Dreharbeiten zum Film "Postings" im Marienhospital Aachen

„Aachen ist als Filmkulisse wunderschön“

Für Lina Victoria Schmeink ist ihre Masterabschlussarbeit ein ganz besonderes Projekt. Denn die Aachenerin dreht einen 90-minütigen Spielfilm, der es vielleicht sogar auf die Kinoleinwand schafft.

Es geht um eine Fitness-Influencerin, die einen Karrierebruch erleidet und auf einen Schlag alles verliert. Sie verlässt die Oberflächlichkeit, beginnt mit Menschen zu arbeiten und das wahre Leben außerhalb der sozialen Medien im Internet wahrzunehmen. Was im Leben zählt, ist nicht die Followerzahl auf Instagram…

„Bevor ich Professional Media Creation an der Folkwang-Uni Essen und SAE in Bochum studierte, hab ich ein Semester Medienmanagement studiert“, erzählte Schmeink. „Vorher wusste ich nicht einmal, dass es überhaupt so etwas wie Influencer gibt.“

Diese Luxusleben, das zerfurcht von Leistungsdruck und Ängsten ist, nahm die junge Regisseurin und Co-Autorin als Anlass für einen Film. Viele gute Schauspieler aus Deutschland, wie Iris Nussbaum, Tina Seydel, Nic Romm und Anthony Arndt, waren auf Anfrage sofort begeistert mitzuwirken.

Es sind zwischen 20 und 25 Personen, die sich an die Seite der jungen Regisseurin gestellt haben und ihre Zeit opfern, denn der ganze Film ist eigenfinanziert. „Kein Geld, keine Gagen, alle arbeiten für lau und sind mit Herzblut dabei“, schätzt Schmeink ihr Team. „Wir alle sind mittlerweile gute Freunde.“

Doch „Postings“ wird alles andere als ein Amateurfilm. „Da kommt Topausstattung zum Einsatz, mit dem Profi Thomas ,Anton’ Antoszczyk an der Kamera“, erläuterte Produktionsleiterin Gerlind Amos. Gedreht wird vorwiegend im „Dogma-Stil“, das heißt ohne Spezialeffekte, technische Raffinessen, ohne Illusion und ohne künstliche Beleuchtung. Dafür aber setzt Anton auf eine „dynamische Kamera“, sodass eine sehr lebensnahe Wirkung entsteht, die auch sehr gut zur Handlung des Films passe.
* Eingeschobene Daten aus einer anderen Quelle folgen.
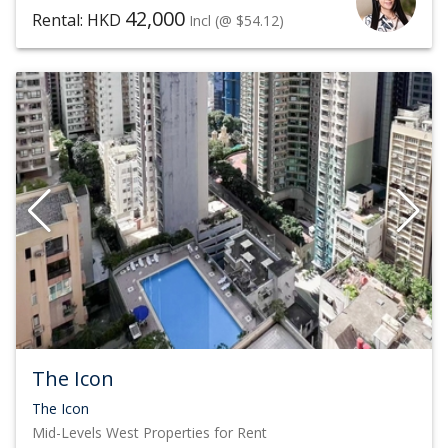
42,000
Rental: HKD
Incl
(@ $54.12)
The Icon
The Icon
Mid-Levels West
Properties for Rent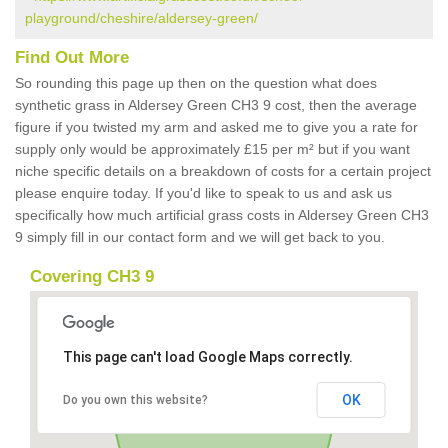
playground/cheshire/aldersey-green/
Find Out More
So rounding this page up then on the question what does
synthetic grass in Aldersey Green CH3 9 cost, then the average
figure if you twisted my arm and asked me to give you a rate for
supply only would be approximately £15 per m² but if you want
niche specific details on a breakdown of costs for a certain project
please enquire today. If you'd like to speak to us and ask us
specifically how much artificial grass costs in Aldersey Green CH3
9 simply fill in our contact form and we will get back to you.
Covering CH3 9
This page can't load Google Maps correctly.
OK
Do you own this website?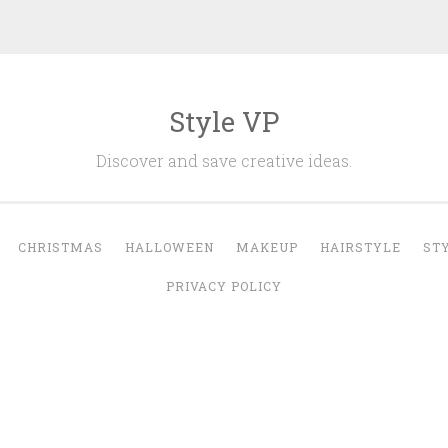
Style VP
Discover and save creative ideas.
CHRISTMAS
HALLOWEEN
MAKEUP
HAIRSTYLE
ST
PRIVACY POLICY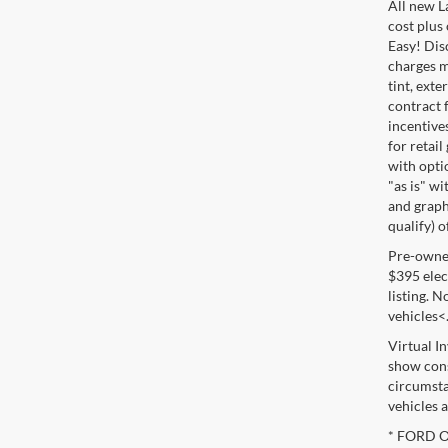
All new L
cost plus
Easy! Disc
charges m
tint, exte
contract f
incentive
for retail
with optio
"as is" wi
and graphi
qualify) o
Pre-owned 
$395 elect
listing. 
vehicles<
Virtual I
show cons
circumsta
vehicles a
* FORD OE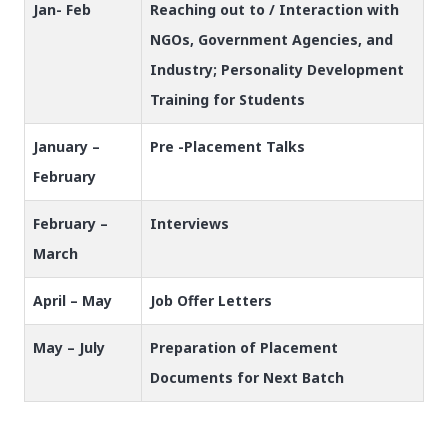
Jan- Feb
Reaching out to / Interaction with
NGOs, Government Agencies, and
Industry; Personality Development
Training for Students
January –
Pre -Placement Talks
February
February –
Interviews
March
April – May
Job Offer Letters
May – July
Preparation of Placement
Documents for Next Batch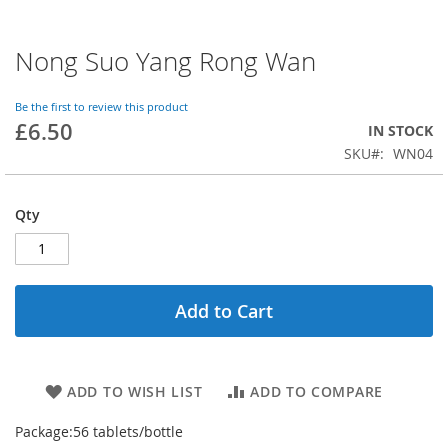
Nong Suo Yang Rong Wan
Skip
to
the
Be the first to review this product
beginning
£6.50
IN STOCK
of
SKU
WN04
the
images
gallery
Qty
Add to Cart
ADD TO WISH LIST
ADD TO COMPARE
Package:
56 tablets/bottle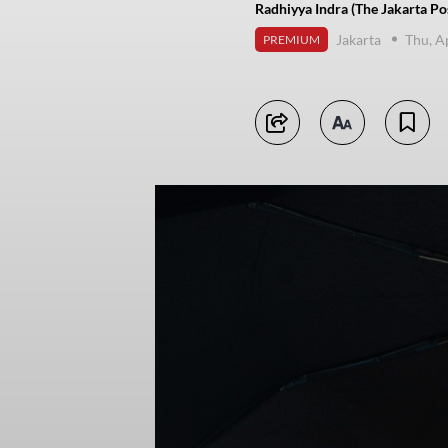
Radhiyya Indra (The Jakarta Po
Jakarta
Thu, A
PREMIUM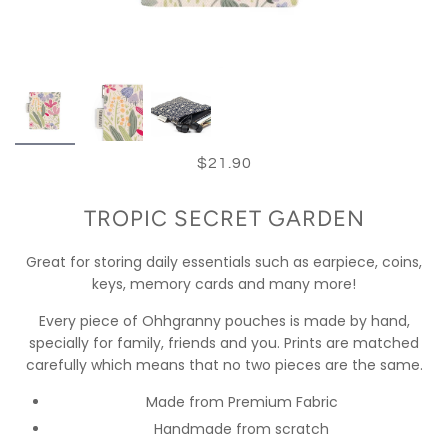
$21.90
TROPIC SECRET GARDEN
Great for storing daily essentials such as earpiece, coins,
keys, memory cards and many more!
Every piece of Ohhgranny pouches is made by hand,
specially for family, friends and you. Prints are matched
carefully which means that no two pieces are the same.
Made from Premium Fabric
Handmade from scratch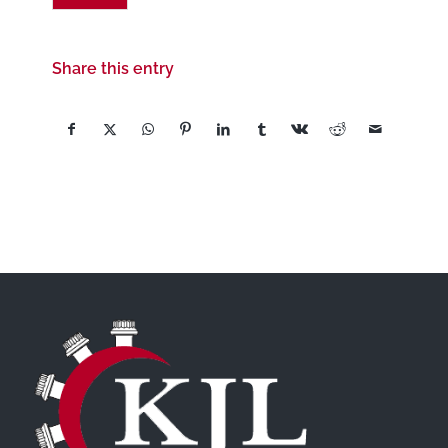
Share this entry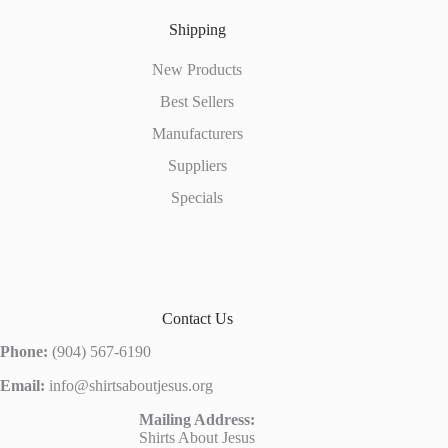
Shipping
New Products
Best Sellers
Manufacturers
Suppliers
Specials
Contact Us
Phone:
(904) 567-6190
Email:
info@shirtsaboutjesus.org
Mailing Address:
Shirts About Jesus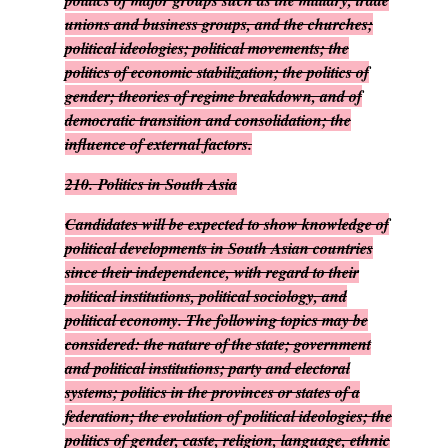
politics of major groups such as the military, trade
unions and business groups, and the churches;
political ideologies; political movements; the
politics of economic stabilization; the politics of
gender; theories of regime breakdown, and of
democratic transition and consolidation; the
influence of external factors.
210.
Politics in South Asia
Candidates will be expected to show knowledge of
political developments in South Asian countries
since their independence, with regard to their
political institutions, political sociology, and
political economy. The following topics may be
considered: the nature of the state; government
and political institutions; party and electoral
systems; politics in the provinces or states of a
federation; the evolution of political ideologies; the
politics of gender, caste, religion, language, ethnic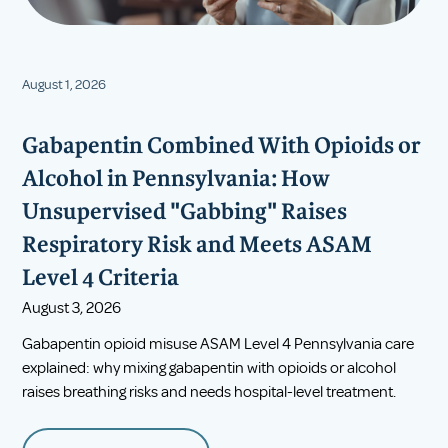
August 1, 2026
Gabapentin Combined With Opioids or
Alcohol in Pennsylvania: How
Unsupervised "Gabbing" Raises
Respiratory Risk and Meets ASAM
Level 4 Criteria
August 3, 2026
Gabapentin opioid misuse ASAM Level 4 Pennsylvania care
explained: why mixing gabapentin with opioids or alcohol
raises breathing risks and needs hospital-level treatment.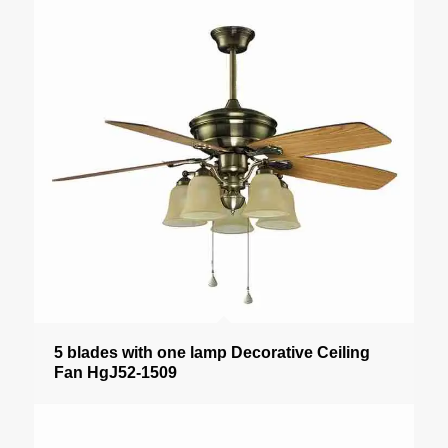
5 blades with one lamp Decorative Ceiling
Fan HgJ52-1509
Regisseurin Lina Victoria Schmeink, Hauptdarstellerin Iris Nussbaum und Drehbuchautor Xaõ Seffcheque (von links) sind vom Erfolg ihres Filmprojekts überzeugt. Foto: Andreas Cichowski

Vom 17. Juni bis zum 20. Juli wird an insgesamt 25 Tagen gedreht – und das zum größten Teil in Aachen. „Aachen ist als Filmkulisse wunderschön“, äußerte Schmeink. Und während man beispielsweise in Köln aufgrund zahlreicher Anfragen auf genervte Gemüter stoße, zeige sich die Stadt Aachen sehr kooperativ. „Locations und Drehgenehmigungen sind hier einfach zu bekommen“, so Schmeink. Gedreht wird in Burtscheid, im Marienhospital, in der Innenstadt und natürlich auch am Dom. Weitere Drehorte sind Köln, Witten, Düsseldorf und der Rursee.

Riesige Herausforderung

Dass es so eine riesige Herausforderung werden würde, hätte Schmeink anfangs nicht gedacht. Teilweise wird eine Szene in bis zu zehn verschiedenen Einstellungen gedreht, oft sind mehrere Takes nötig. Pro Tag entstehen so 2,5 bis drei Stunden Material, woraus im Film dann maximal fünf bis sechs Minuten werden. „Zwischenzeitlich dachte ich, es wäre in vier Semestern überhaupt nicht zu schaffen“, erzählte Schmeink. Doch das Team gebe ihr den Mut, es durchzuziehen. „Es ist schön zu erleben, wie die Geschichte auf einmal wahr wird“.

Drehbuchautor Xaõ Seffcheque ist begeistert von der Arbeit der jungen Regisseurin: „Sie macht wunderbare Arbeit, weiß was sie will, hat eine visuell klare Vorstellung und ist nicht aus der Ruhe zu bringen.“ Er unterstützt den Dreh und gibt konstruktive Anregungen – „die Lina auch gerne annimmt“.

Wenn das Produkt fertig ist, muss ein Verleiher gefunden werden, der den Spielfilm schließlich in die Kinos bringt. Als Abschlussarbeit wird das Ergebnis auf verschiedenen Film-Festivals zu sehen sein. Was die Studentin nach dem Abschluss machen möchte? Ganz klar: den nächsten Film!